*** Opening of PAGE EXCERPT ***
Gentoo Websites Logo
Go to: Gentoo Home Documentation Forums Lists Bugs Planet Store Wiki Get Gentoo!

Bug 44323

Summary: Security flaw in KDE makes login to locked screen possible
Product: Gentoo Linux Reporter: Stefan Raspl <raspl>
Component: [OLD] KDEAssignee: Gentoo KDE team <kde>
Status: RESOLVED INVALID    
Severity: critical    
Priority: High    
Version: unspecified   
Hardware: x86   
OS: Linux   
Whiteboard:
Package list:
Runtime testing required: ---

Description Stefan Raspl 2004-03-10 22:30:28 UTC 
I'm running Gentoo stable, having KDE 3.2 installed now.
In KDE, configure a screensaver (I'm using the OpenGL ones, but not sure if that is essential) with password protection.
Lock the screen and let the screensaver kick in. Then press <CTRL> + <ALT> + <BACKSPACE>, which kills the X server. What happens next is that the server restarts, and the previous KDE session(!!!) comes up again instead of kdm!
This way, it is possible for any user to log into a locked KDE account.
*** Close of PAGE EXCERPT ***
- WHAT TO DO -
For each statement about the bug report, answer yes or no and quote the exact words from it that decide the answer: (a) the report's status is listed as resolved and invalid; (b) the reporter was certain that using OpenGL screensavers is essential to the problem; (c) after the X server restarts, kdm appears in place of the previous KDE session. Rely solely on the bug report above, not on outside knowledge.
*** Opening of DATASET EXTRACT ***
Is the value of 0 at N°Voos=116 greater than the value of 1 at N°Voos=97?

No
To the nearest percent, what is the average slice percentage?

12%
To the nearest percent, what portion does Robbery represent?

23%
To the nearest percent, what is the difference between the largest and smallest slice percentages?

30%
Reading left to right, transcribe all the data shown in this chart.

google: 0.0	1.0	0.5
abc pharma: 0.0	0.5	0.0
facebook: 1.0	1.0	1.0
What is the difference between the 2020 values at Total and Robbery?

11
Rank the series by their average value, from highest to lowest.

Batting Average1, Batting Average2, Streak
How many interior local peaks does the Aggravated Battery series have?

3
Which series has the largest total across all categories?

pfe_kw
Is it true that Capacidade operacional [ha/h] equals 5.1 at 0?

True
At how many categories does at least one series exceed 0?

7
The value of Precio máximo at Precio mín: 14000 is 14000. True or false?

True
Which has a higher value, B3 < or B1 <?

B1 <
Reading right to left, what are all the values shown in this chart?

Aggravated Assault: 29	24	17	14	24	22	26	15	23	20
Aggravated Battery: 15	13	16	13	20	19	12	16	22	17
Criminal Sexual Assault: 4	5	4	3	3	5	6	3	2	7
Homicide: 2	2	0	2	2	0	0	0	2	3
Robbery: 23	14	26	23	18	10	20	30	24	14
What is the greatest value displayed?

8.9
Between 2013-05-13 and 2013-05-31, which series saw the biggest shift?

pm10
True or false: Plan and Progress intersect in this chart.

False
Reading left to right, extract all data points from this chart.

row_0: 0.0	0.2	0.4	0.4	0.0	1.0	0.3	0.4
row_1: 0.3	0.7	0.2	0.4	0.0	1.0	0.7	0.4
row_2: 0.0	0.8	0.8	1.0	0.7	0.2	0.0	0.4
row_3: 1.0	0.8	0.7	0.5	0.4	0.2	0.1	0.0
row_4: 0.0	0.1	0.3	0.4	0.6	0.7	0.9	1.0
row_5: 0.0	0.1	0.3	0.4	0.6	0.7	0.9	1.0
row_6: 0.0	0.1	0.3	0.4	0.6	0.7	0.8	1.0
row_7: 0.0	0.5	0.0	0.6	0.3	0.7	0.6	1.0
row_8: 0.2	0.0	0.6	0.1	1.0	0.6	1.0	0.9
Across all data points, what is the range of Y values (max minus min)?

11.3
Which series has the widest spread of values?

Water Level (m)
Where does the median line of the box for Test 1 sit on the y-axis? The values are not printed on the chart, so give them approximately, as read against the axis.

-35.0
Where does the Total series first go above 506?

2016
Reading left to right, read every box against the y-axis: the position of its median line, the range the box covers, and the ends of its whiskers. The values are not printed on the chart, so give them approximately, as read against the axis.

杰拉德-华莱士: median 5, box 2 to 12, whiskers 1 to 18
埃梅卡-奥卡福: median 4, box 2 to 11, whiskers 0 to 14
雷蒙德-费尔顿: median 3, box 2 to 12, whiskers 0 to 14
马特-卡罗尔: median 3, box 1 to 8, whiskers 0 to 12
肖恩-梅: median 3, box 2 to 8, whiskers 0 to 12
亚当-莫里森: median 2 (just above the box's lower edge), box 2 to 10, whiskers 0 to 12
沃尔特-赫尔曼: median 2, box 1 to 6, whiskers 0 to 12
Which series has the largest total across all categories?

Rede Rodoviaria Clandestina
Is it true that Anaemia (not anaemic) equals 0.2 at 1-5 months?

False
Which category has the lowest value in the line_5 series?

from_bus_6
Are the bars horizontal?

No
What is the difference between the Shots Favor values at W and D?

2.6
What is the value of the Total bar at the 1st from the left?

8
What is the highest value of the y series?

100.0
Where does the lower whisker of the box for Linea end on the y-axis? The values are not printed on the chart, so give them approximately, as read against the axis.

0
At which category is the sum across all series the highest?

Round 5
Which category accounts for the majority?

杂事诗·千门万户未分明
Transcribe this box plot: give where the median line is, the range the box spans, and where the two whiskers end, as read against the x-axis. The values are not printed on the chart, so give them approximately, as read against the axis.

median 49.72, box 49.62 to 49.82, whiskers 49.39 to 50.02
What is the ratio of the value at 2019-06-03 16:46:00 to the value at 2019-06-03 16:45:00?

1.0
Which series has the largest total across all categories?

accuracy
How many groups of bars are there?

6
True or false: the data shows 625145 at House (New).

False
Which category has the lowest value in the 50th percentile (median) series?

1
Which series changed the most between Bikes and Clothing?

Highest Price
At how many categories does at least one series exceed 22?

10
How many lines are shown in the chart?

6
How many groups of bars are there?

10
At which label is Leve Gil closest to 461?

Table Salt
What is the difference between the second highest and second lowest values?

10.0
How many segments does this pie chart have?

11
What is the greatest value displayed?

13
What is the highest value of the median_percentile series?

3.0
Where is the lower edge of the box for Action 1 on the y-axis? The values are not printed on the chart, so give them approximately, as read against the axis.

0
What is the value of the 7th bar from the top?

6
*** Close of DATASET EXTRACT ***
- EXERCISE SOLUTION -
(a) Yes: "Status: RESOLVED INVALID"
(b) No: "I'm using the OpenGL ones, but not sure if that is essential"
(c) No: "the previous KDE session(!!!) comes up again instead of kdm!"